I don't think neural correlates of consciousness have been identified, so clearly there remains research to be done. I'm not in touch with the neuroscience literature, but acknowledging the hard problem of consciousness means one should accept there is a lot of work remaining. That being said, I believe the hard problem is surmountable. In my mind the situation is similar to computer science before Turing's description of the Turing machine: there were imprecise notions abound about what computation meant that needed to be clarified through a concrete model. My view is simply that finer control over conscious experience would aid understanding enormously. But you're right, I should probably skim the real research more.
Because the evidence strongly indicates so: we haven't found a single instance in the entire universe of a conscious entity that wasn't also a living being.
And 200 years ago only living being could fly, but now we have machines that can fly higher and faster than any bird, even to Mars. But back then you could have said flight requires a living being because that's all we've ever seen.

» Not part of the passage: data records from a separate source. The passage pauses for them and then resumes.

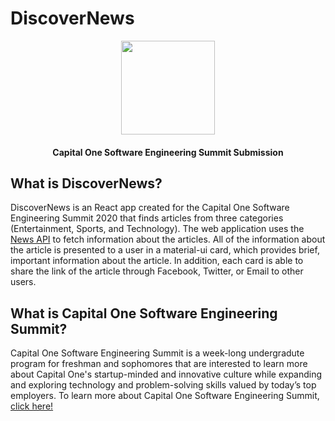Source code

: # DiscoverNews
<p align="center">
    <img src="https://cdn.lensa.com/img/company-logos/bdc1584d250ab1a65f2b4b4a78f2c7ac" width="150">
  </a>
  <h4 align="center">Capital One Software Engineering Summit Submission</h4>
  
## What is DiscoverNews?
DiscoverNews is an React app created for the Capital One Software Engineering Summit 2020 that finds articles from three categories (Entertainment, Sports, and     Technology). The web application uses the [News API](https://newsapi.org/ "Named link title") to fetch information about the articles.  All of the information about the article is presented to a user in a material-ui card, which provides brief, important information about the article. In addition, each card is able to share the link of the article through Facebook, Twitter, or Email to other users. 

## What is Capital One Software Engineering Summit? 

Capital One Software Engineering Summit is a week-long undergradute program for freshman and sophomores that are interested to learn more about Capital One's startup-minded and innovative culture while expanding and exploring technology and problem-solving skills valued by today’s top employers. To learn more about Capital One Software Engineering Summit, [click here!](https://campus.capitalone.com/summits/ "Named link title")
  
</p>
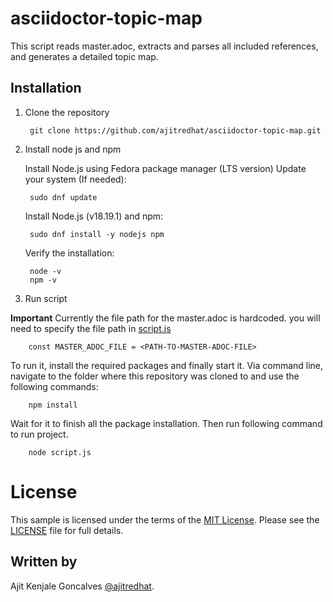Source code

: # asciidoctor-topic-map

This script reads master.adoc, extracts and parses all included references, and generates a detailed topic map.

## Installation
1. Clone the repository 

        git clone https://github.com/ajitredhat/asciidoctor-topic-map.git

2. Install node js and npm

    Install Node.js using Fedora package manager (LTS version)
    Update your system (If needed):

        sudo dnf update

    Install Node.js (v18.19.1) and npm:

        sudo dnf install -y nodejs npm

    Verify the installation:

        node -v
        npm -v

3. Run script

**Important** Currently the file path for the master.adoc is hardcoded. you will need to specify the file path in [script.js](https://github.com/ajitredhat/asciidoctor-topic-map/blob/main/script.js#L7)

        const MASTER_ADOC_FILE = <PATH-TO-MASTER-ADOC-FILE>

To run it, install the required packages and finally start it. Via command line, navigate to the folder where this repository was cloned to and use the following commands:

        npm install

Wait for it to finish all the package installation. Then run following command to run project.

        node script.js



# License

This sample is licensed under the terms of the [MIT License](http://opensource.org/licenses/MIT).
Please see the [LICENSE](LICENSE) file for full details.

## Written by

Ajit Kenjale Goncalves [@ajitredhat](https://github.com/ajitredhat).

A hundred years ago computers didn't exist and now they've been beating us at chess for some time. That you haven't seen a conscious computer yet in no way proves that it's not possible is principle.
I never said that the evidence proves that conscious machines are impossible. I said it strongly suggests that it's impossible. Also I disagree that air-planes can fly, for the same reason that I don't agree that boats can swim. The term "can" implies agency, and machines don't have that. All the technological progress during the last 200 years doesn't appear to have brought machines any closer to having such capability.